5) Immunogenic composition according to claim 4, wherein it comprises a combination of 3 to 7 epitope containing peptides from gD HSV-1 selected from the group of peptide sequences consisting of SEQ ID N.sup.o2, SEQ ID N.sup.o5, SEQ ID N.sup.o7, SEQ ID N.sup.o8, SEQ ID N.sup.o10, SEQ ID N.sup.o11 and SEQ ID N.sup.o12, preferably a combination of 3 to 5 epitope containing peptides selected from the group of peptide sequences consisting of SEQ ID N.sup.o2, SEQ ID N.sup.o7, SEQ ID N.sup.o8, SEQ ID N.sup.o10, and SEQ ID N.sup.o11, and more preferably a combination of 4 epitope containing peptide selected from the group of peptide sequences consisting of SEQ ID N.sup.o2, SEQ ID N.sup.o7, SEQ ID N.sup.o8 and SEQ ID N.sup.o10, and/or the corresponding gD HSV-2 epitope containing peptides, or combinations of said gD HSV-1 and gD HSV-2 epitope containing peptides.

6) Immunogenic composition according to claim 5, wherein the corresponding HSV-2 epitope containing peptides present an homology of the peptide sequence with the HSV-1 epitope containing peptide of at least 70%, preferably at least 80%, more preferably at least 90%.

7) Immunogenic composition according to claim 1, wherein the epitope containing peptide is in an amount from about 50 .mu.g to about 5 mg.

8) Immunogenic composition according to claim 1, wherein the human compatible adjuvant is the Montanide ISA 720, in an amount from about 15 .mu.l to about 25 .mu.l.

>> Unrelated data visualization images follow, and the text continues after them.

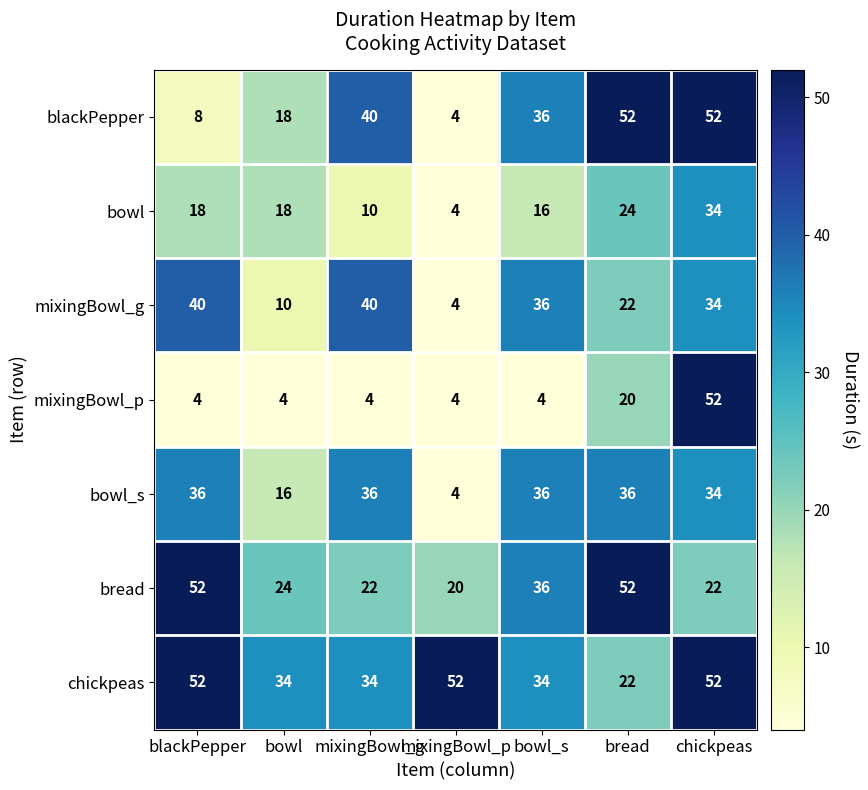

At which category is the sum across all series the highest?

chickpeas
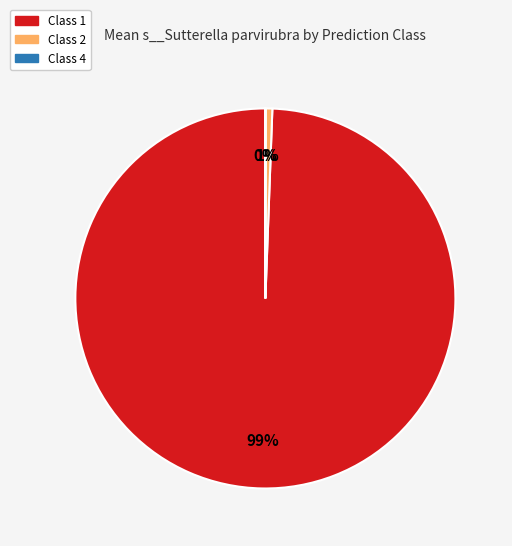

To the nearest percent, what is the difference between the largest and smallest slice percentages?

99%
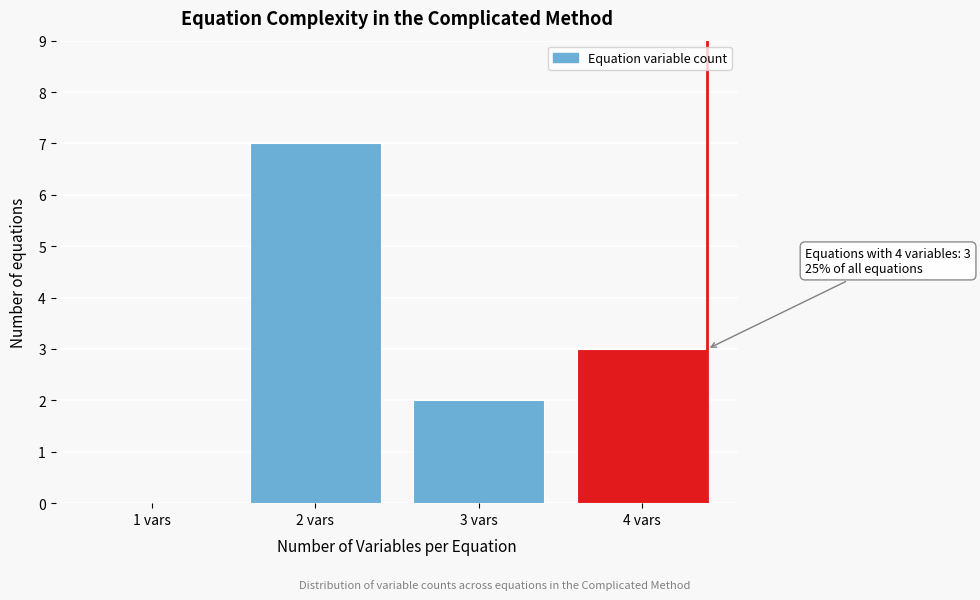

Reading left to right, transcribe all the data shown in this chart.

1 vars=0	2 vars=7	3 vars=2	4 vars=3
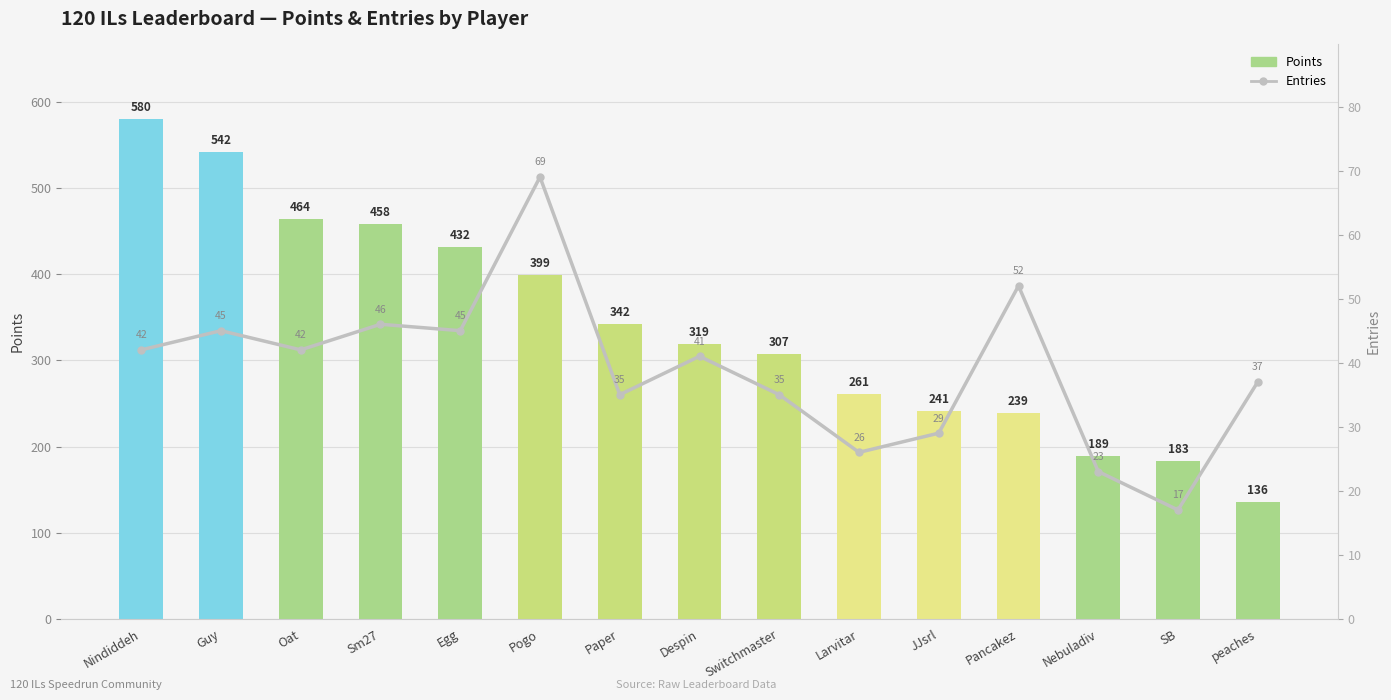

Where is Points nearest to the value 358?

Paper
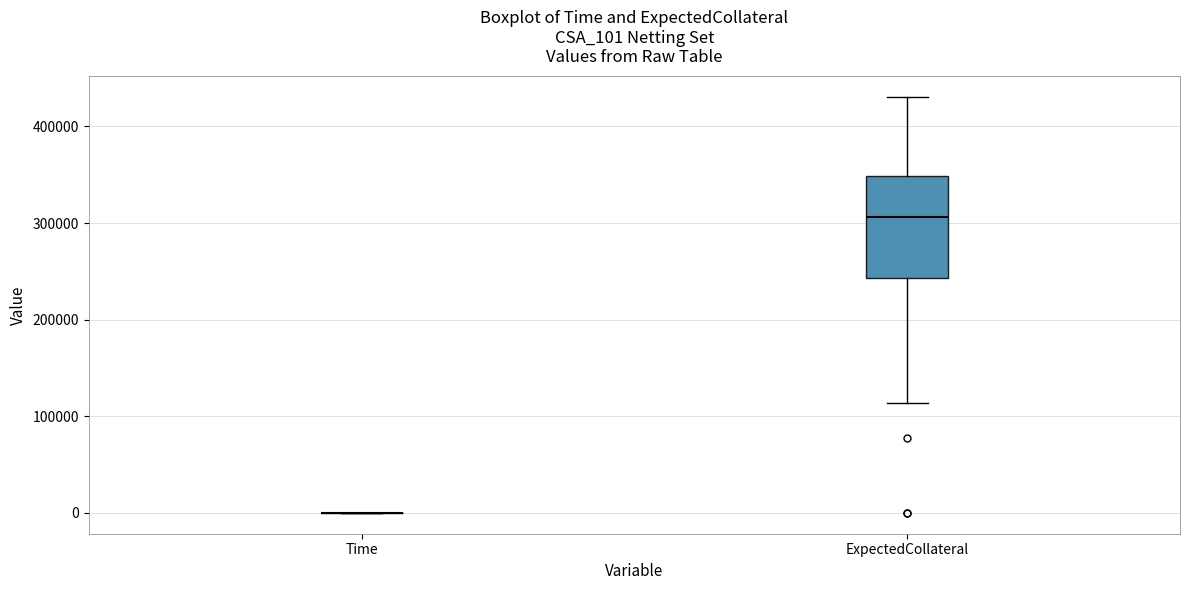

Comparing the boxes themselves (not the whiskers), which one is the tallest?

ExpectedCollateral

9) Immunogenic composition according to claim 1, wherein the pharmaceutical carrier is selected from the group consisting of water, alcohol, natural or hardened oil, natural or hardened wax, calcium carbonate, sodium carbonate, calcium phosphate, kaolin, talc, lactose, lipid tail and combination thereof, in an amount of about 10 .mu.l to about 100 .mu.l.

10) Immunogenic composition according to claim 1, further comprising an additional component selected from the group consisting of a vehicle, an additive, an excipient, a pharmaceutical adjunct, a therapeutic compound or agent useful in the treatment of HSV and combinations thereof.

11) Immunogenic composition according to claim 1, wherein the composition is formulated to be administered by a technique selected from the group consisting of systemic injection, mucosal administration, topical administration, spray, drop, aerosol, gel and sweet formulation, and particularly is formulated to be administered by systemic injection, more particularly by subcutaneous injection.

12) Immunogenic composition according to claim 1 for use as a medicament.

13) Use of an immunogenic composition according to claim 1 for the manufacture of a medicament for prevention or treatment of a condition selected from the group consisting of HSV-1 primary infections, HSV-1 recurrences, HSV-2 primary infection, HSV-2 recurrences, cold sores, genital lesions, corneal blindness, and encephalitis, a condition in which a stimulation of IL-2 and IFN-.gamma. is desirable and in which the induction of the Th-1 subset of T-cells is desirable.

14) HSV-1 or HSV-2 peptide sequence bearing at least one epitope, or fragment thereof, wherein said peptide sequence is selected from the group consisting of SEQ ID N.sup.o1 to SEQ ID N.sup.o11, SEQ ID N.sup.o14 to SEQ ID N.sup.o52.

15) Use of peptide sequence according to claim 14 for the manufacture of a medicament for treating or preventing a condition related to HSV-1 and/or HSV-2, and of a diagnosis reagent.